# Written problem:
Repeat everything in the listing below, from the line containing "form of 7,39" down to the end of the listing, with both ends included.

# Working data:
▽

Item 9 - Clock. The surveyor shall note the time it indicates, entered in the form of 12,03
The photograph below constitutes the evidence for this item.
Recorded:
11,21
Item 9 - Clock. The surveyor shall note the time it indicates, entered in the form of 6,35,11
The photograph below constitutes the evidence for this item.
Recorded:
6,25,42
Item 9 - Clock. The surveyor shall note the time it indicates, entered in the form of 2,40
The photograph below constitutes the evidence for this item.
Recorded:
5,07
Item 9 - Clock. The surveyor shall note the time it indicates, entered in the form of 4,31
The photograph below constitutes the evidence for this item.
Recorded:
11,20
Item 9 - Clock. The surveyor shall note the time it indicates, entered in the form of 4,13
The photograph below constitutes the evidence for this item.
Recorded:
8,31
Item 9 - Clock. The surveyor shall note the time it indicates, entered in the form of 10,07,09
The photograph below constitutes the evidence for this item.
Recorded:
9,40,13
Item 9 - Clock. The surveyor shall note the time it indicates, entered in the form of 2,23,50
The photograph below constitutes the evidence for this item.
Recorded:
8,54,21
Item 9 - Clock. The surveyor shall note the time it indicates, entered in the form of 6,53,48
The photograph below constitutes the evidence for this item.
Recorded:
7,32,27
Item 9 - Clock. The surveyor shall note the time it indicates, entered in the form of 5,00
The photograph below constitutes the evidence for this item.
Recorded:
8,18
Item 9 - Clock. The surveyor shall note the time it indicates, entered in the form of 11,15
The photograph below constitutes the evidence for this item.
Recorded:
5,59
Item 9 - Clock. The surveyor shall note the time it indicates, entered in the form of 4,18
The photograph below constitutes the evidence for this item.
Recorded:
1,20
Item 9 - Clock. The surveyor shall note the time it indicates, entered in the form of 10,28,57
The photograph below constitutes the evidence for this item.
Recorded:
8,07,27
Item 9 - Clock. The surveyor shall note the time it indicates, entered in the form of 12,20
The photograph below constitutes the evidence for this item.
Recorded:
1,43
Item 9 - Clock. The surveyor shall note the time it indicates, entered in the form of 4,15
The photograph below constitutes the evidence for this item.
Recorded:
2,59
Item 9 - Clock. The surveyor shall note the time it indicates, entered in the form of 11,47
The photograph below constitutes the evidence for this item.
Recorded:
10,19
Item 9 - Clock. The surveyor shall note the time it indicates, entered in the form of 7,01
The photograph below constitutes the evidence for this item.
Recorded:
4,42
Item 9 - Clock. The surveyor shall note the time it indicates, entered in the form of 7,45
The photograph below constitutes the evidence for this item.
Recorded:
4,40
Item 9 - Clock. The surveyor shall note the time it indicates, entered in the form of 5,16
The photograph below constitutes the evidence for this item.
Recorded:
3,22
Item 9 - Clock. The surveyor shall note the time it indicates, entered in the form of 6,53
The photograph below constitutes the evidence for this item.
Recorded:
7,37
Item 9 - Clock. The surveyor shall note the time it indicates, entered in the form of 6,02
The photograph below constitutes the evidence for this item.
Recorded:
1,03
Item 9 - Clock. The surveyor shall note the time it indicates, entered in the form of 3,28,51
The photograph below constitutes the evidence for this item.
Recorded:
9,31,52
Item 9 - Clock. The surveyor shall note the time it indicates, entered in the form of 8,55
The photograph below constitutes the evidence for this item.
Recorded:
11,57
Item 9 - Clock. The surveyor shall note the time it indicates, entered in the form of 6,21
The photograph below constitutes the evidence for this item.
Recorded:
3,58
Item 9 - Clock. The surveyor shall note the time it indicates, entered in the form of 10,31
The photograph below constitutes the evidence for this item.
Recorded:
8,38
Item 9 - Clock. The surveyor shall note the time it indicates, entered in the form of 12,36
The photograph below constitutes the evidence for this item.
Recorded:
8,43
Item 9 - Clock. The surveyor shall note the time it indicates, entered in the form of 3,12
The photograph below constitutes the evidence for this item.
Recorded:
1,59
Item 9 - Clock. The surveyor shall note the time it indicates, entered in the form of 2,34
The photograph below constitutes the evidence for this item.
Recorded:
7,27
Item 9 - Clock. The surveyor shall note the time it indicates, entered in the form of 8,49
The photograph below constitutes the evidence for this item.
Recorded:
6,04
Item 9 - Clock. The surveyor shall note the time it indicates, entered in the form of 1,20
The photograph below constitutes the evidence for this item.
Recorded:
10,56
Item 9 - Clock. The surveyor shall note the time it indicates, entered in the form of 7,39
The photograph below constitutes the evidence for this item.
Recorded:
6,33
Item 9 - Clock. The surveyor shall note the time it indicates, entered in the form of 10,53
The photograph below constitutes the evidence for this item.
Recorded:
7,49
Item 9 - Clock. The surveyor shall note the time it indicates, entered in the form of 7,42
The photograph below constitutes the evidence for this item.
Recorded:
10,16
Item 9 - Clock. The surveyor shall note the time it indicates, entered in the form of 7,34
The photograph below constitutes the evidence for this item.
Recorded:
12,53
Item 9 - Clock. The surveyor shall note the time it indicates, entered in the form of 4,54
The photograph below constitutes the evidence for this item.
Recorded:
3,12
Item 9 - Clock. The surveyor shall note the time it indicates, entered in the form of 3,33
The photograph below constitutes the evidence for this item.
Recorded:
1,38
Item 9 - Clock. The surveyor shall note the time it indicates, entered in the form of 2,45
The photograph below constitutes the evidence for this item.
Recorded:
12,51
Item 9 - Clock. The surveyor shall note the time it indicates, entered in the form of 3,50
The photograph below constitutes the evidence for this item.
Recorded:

△

# Written solution:
Item 9 - Clock. The surveyor shall note the time it indicates, entered in the form of 7,39
The photograph below constitutes the evidence for this item.
Recorded:
6,33
Item 9 - Clock. The surveyor shall note the time it indicates, entered in the form of 10,53
The photograph below constitutes the evidence for this item.
Recorded:
7,49
Item 9 - Clock. The surveyor shall note the time it indicates, entered in the form of 7,42
The photograph below constitutes the evidence for this item.
Recorded:
10,16
Item 9 - Clock. The surveyor shall note the time it indicates, entered in the form of 7,34
The photograph below constitutes the evidence for this item.
Recorded:
12,53
Item 9 - Clock. The surveyor shall note the time it indicates, entered in the form of 4,54
The photograph below constitutes the evidence for this item.
Recorded:
3,12
Item 9 - Clock. The surveyor shall note the time it indicates, entered in the form of 3,33
The photograph below constitutes the evidence for this item.
Recorded:
1,38
Item 9 - Clock. The surveyor shall note the time it indicates, entered in the form of 2,45
The photograph below constitutes the evidence for this item.
Recorded:
12,51
Item 9 - Clock. The surveyor shall note the time it indicates, entered in the form of 3,50
The photograph below constitutes the evidence for this item.
Recorded:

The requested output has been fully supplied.